Pigment distribution asymmetry appears the most striking parameter for melanoma diagnosis both for human and for automated diagnosis. A good concordance between clinicians and computer evaluation was achieved for all asymmetry parameters, and was excellent for border cut-off evaluation.
These algorithms enable a good reproduction of the 'A' and 'B' parameters of the ABCD rule for dermoscopy, and appear useful for diagnostic and learning purposes.
将半定量算法应用于皮肤镜图像以改善黑色素瘤的临床诊断。
本研究的目的是开发一种计算机化方法,根据皮肤镜检查的ABCD规则自动量化“A”(不对称性)和“B”(边界截断)参数,从而重现人类评估。
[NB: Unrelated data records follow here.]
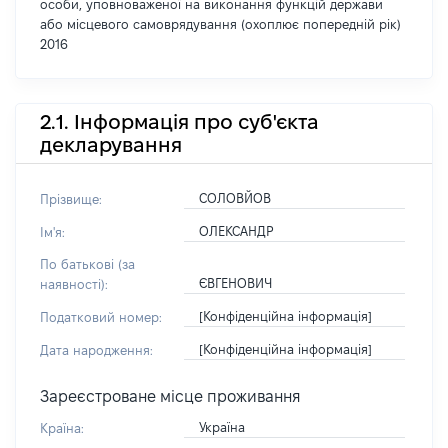
особи, уповноваженої на виконання функцій держави
або місцевого самоврядування (охоплює попередній рік)
2016
2.1. Інформація про суб'єкта
декларування
СОЛОВЙОВ
Прізвище:
ОЛЕКСАНДР
Ім'я:
По батькові (за
ЄВГЕНОВИЧ
наявності):
[Конфіденційна інформація]
Податковий номер:
[Конфіденційна інформація]
Дата народження:
Зареєстроване місце проживання
Україна
Країна: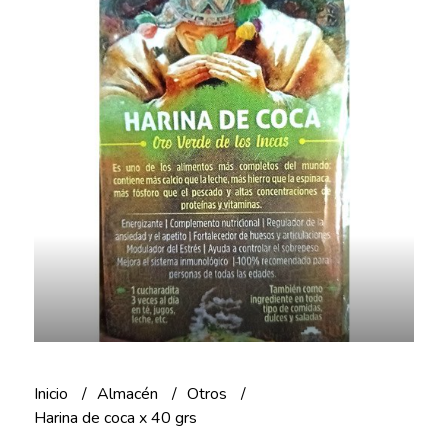
Inicio
Almacén
Otros
Harina de coca x 40 grs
考虑了通过数字视频皮肤镜获取的331张黑素细胞病变图像,涉及113例黑色素瘤和218例黑素细胞痣。图像由两名经验丰富的观察者以及使用我们开发的计算机算法进行评估。不对称性的临床评估是通过对形状不对称性以及色素分布和结构的不对称性进行评分来进行的,而形状和色素分布不对称性的计算机评估分别基于对图像两半部分面积和亮度差异的评估。临床医生和计算机都通过对每个突然终止的边界段进行评分来评估边界。使用卡方检验评估痣和黑色素瘤值之间的差异,而使用科恩卡帕一致性指数来评估人与计算机之间的一致性。
色素分布不对称性在黑色素瘤诊断中无论是对人类还是对自动诊断而言似乎都是最显著的参数。对于所有不对称性参数,临床医生和计算机评估之间都达成了良好的一致性,对于边界截断评估则非常出色。
这些算法能够很好地重现皮肤镜检查ABCD规则中的“A”和“B”参数,并且似乎对诊断和学习目的有用。